Military recruitment is not a topic that has traditionally come up when leaders from military communities engage with leaders at the Department of Defense and the military services. That has changed. Record low unemployment, demographic changes and shifting perceptions of military service have created a recruiting environment that is one of the most challenging since we moved to an all-volunteer force.
It is clear that we can’t just do what we have done in the past. We need new, bold ideas. Marine Corps Commandant Gen. David Berger said recently that we need to find a way to get out of “the relentless momentum of the status quo, which can no longer be accepted.”
Per capita, defense communities have long been one of the largest sources for recruiting thanks to our military families and the local familiarity that comes from hosting a military base. Military families and defense communities can’t be the sole source of recruitment if we want a healthy force long-term, but we also can’t take them for granted.
The path to boldness in this case might just begin in the communities the military calls home — America’s defense communities. The ideas we see emerging from the 300 communities who make up the Association of Defense Communities, don’t solve every problem, but they come with an unmatched passion for the military, and we think that is a good place to start.
First, let’s make defense communities true partners in recruitment. Our communities embrace the military through big and small actions every day. The positive awareness that creates can lay the groundwork for long-term recruiting success.
Community-led programs like the Career and Technical Education, or CTE, program in Tullahoma, Tennessee, and the cybersecurity and coding program in Little Rock, Arkansas, introduce military life to students in our communities. They are impactful and should be supported and embraced. An investment in expanding these programs to other communities, along with DoD’s youth engagement initiatives such as the Starbase outreach program, could pay dividends now and into the future.

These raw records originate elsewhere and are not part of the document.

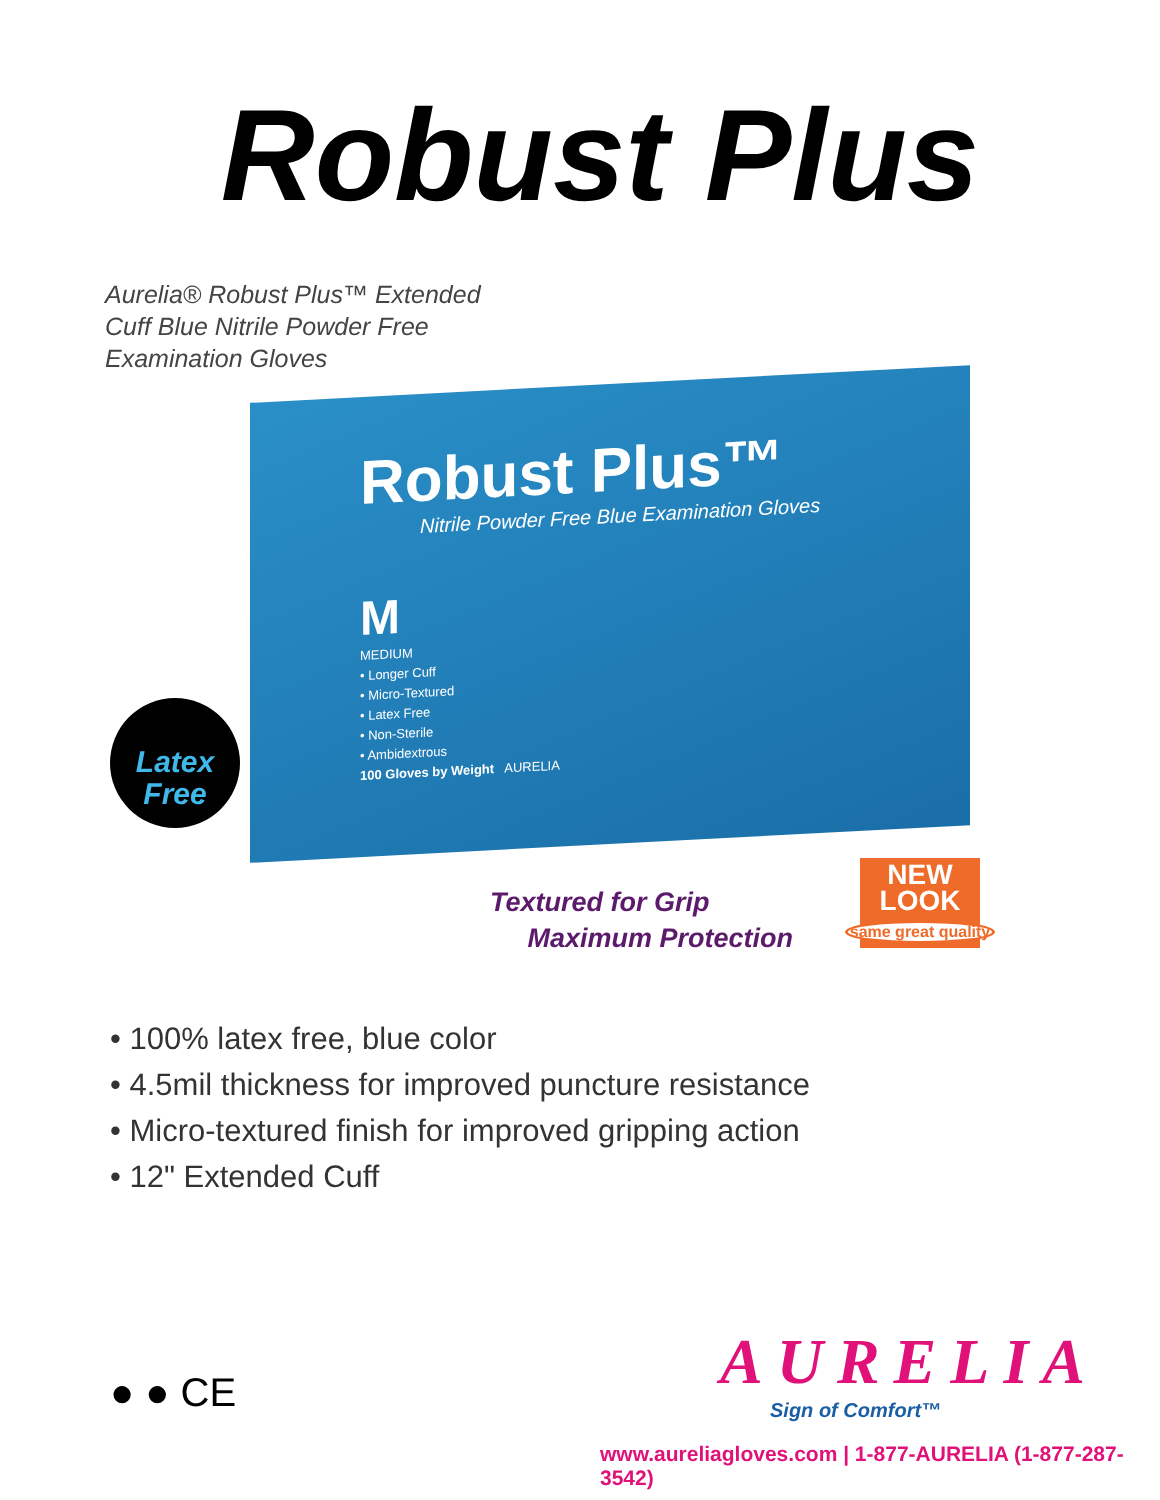Robust Plus
Aurelia® Robust Plus™ Extended
Cuff Blue Nitrile Powder Free
Examination Gloves
Robust Plus™
Nitrile Powder Free Blue Examination Gloves
M
MEDIUM
• Longer Cuff
• Micro-Textured
• Latex Free
• Non-Sterile
• Ambidextrous
100 Gloves by Weight AURELIA
Latex
Free
Textured for Grip
Maximum Protection
NEW
LOOK
same great quality
• 100% latex free, blue color
• 4.5mil thickness for improved puncture resistance
• Micro-textured finish for improved gripping action
• 12" Extended Cuff
● ● CE
AURELIA
Sign of Comfort™
www.aureliagloves.com | 1-877-AURELIA (1-877-287-3542)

Next, we cannot tackle recruitment without also addressing retention. Our recruitment challenges will continue to grow if we cannot find ways to keep service members in uniform. That means dealing with the quality of life in military communities. If military families can’t find good schools, quality childcare, affordable housing and employment for family members — wherever they are deployed — the likelihood they will leave service grows.

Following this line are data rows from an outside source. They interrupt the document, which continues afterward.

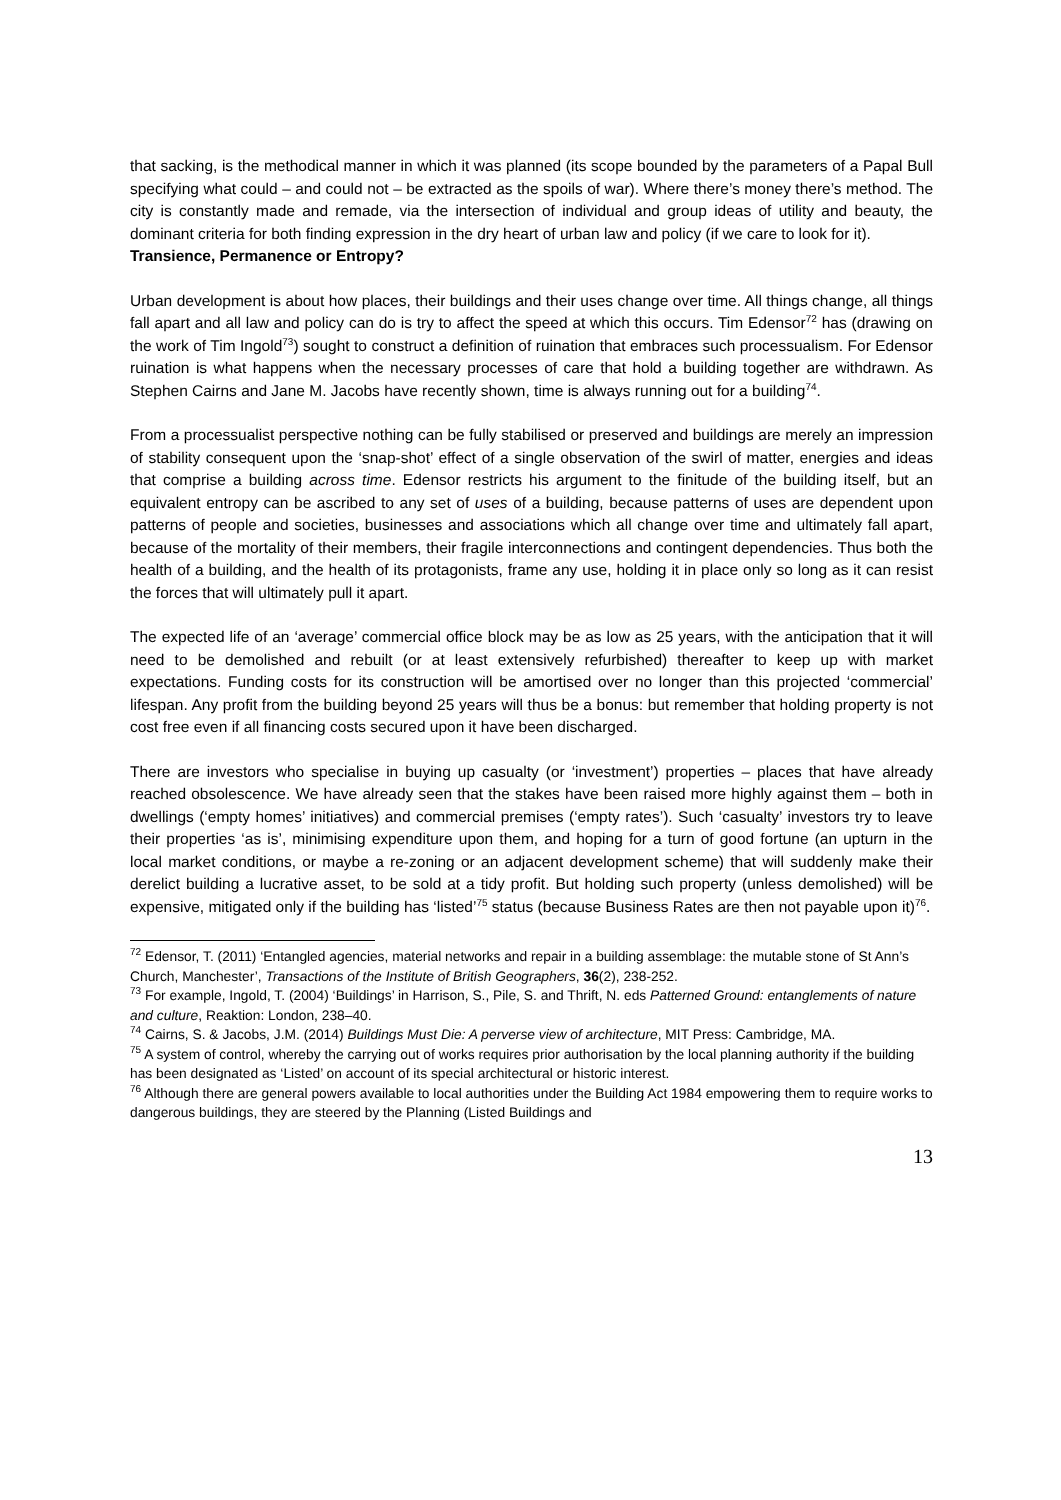that sacking, is the methodical manner in which it was planned (its scope bounded by the parameters of a Papal Bull specifying what could – and could not – be extracted as the spoils of war). Where there’s money there’s method. The city is constantly made and remade, via the intersection of individual and group ideas of utility and beauty, the dominant criteria for both finding expression in the dry heart of urban law and policy (if we care to look for it).
Transience, Permanence or Entropy?
Urban development is about how places, their buildings and their uses change over time. All things change, all things fall apart and all law and policy can do is try to affect the speed at which this occurs. Tim Edensor<sup>72</sup> has (drawing on the work of Tim Ingold<sup>73</sup>) sought to construct a definition of ruination that embraces such processualism. For Edensor ruination is what happens when the necessary processes of care that hold a building together are withdrawn. As Stephen Cairns and Jane M. Jacobs have recently shown, time is always running out for a building<sup>74</sup>.
From a processualist perspective nothing can be fully stabilised or preserved and buildings are merely an impression of stability consequent upon the ‘snap-shot’ effect of a single observation of the swirl of matter, energies and ideas that comprise a building across time. Edensor restricts his argument to the finitude of the building itself, but an equivalent entropy can be ascribed to any set of uses of a building, because patterns of uses are dependent upon patterns of people and societies, businesses and associations which all change over time and ultimately fall apart, because of the mortality of their members, their fragile interconnections and contingent dependencies. Thus both the health of a building, and the health of its protagonists, frame any use, holding it in place only so long as it can resist the forces that will ultimately pull it apart.
The expected life of an ‘average’ commercial office block may be as low as 25 years, with the anticipation that it will need to be demolished and rebuilt (or at least extensively refurbished) thereafter to keep up with market expectations. Funding costs for its construction will be amortised over no longer than this projected ‘commercial’ lifespan. Any profit from the building beyond 25 years will thus be a bonus: but remember that holding property is not cost free even if all financing costs secured upon it have been discharged.
There are investors who specialise in buying up casualty (or ‘investment’) properties – places that have already reached obsolescence. We have already seen that the stakes have been raised more highly against them – both in dwellings (‘empty homes’ initiatives) and commercial premises (‘empty rates’). Such ‘casualty’ investors try to leave their properties ‘as is’, minimising expenditure upon them, and hoping for a turn of good fortune (an upturn in the local market conditions, or maybe a re-zoning or an adjacent development scheme) that will suddenly make their derelict building a lucrative asset, to be sold at a tidy profit. But holding such property (unless demolished) will be expensive, mitigated only if the building has ‘listed’<sup>75</sup> status (because Business Rates are then not payable upon it)<sup>76</sup>.
<sup>72</sup> Edensor, T. (2011) ‘Entangled agencies, material networks and repair in a building assemblage: the mutable stone of St Ann’s Church, Manchester’, Transactions of the Institute of British Geographers, 36(2), 238-252.
<sup>73</sup> For example, Ingold, T. (2004) ‘Buildings’ in Harrison, S., Pile, S. and Thrift, N. eds Patterned Ground: entanglements of nature and culture, Reaktion: London, 238–40.
<sup>74</sup> Cairns, S. & Jacobs, J.M. (2014) Buildings Must Die: A perverse view of architecture, MIT Press: Cambridge, MA.
<sup>75</sup> A system of control, whereby the carrying out of works requires prior authorisation by the local planning authority if the building has been designated as ‘Listed’ on account of its special architectural or historic interest.
<sup>76</sup> Although there are general powers available to local authorities under the Building Act 1984 empowering them to require works to dangerous buildings, they are steered by the Planning (Listed Buildings and
13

No community can solve these issues alone. The Defense Community Infrastructure Program, or DCIP, Congress created four years ago with our support has been a game-changer in supporting important investments outside the gate, but there is so much more that needs to be done. We must broaden the vision of DCIP to make it a vehicle to enhance the local support services and programs that are critical to service members and their families.
Finally, we need to take the lessons we have learned from defense communities about engagement, awareness and bridging the military-civilian divide and make them available to every community. We need to redirect recruitment dollars to invest in community-based outreach programs across the country that engage our local leaders and veterans, share the positive impacts of the military and build awareness of career opportunities created by service.
Long-term military readiness must be a priority as our nation prepares to address the threats we face. It takes a community to recruit our future service members. If we work as one community, we can make it happen.
Karen Holt is the vice president of the Association of Defense Communities and has played an advocacy role with Aberdeen Proving Ground, Maryland, for almost two decades. Today, as federal installation administrator, she serves as Hartford County’s liaison to APG and more than 155 defense contractors promoting community resources to industry.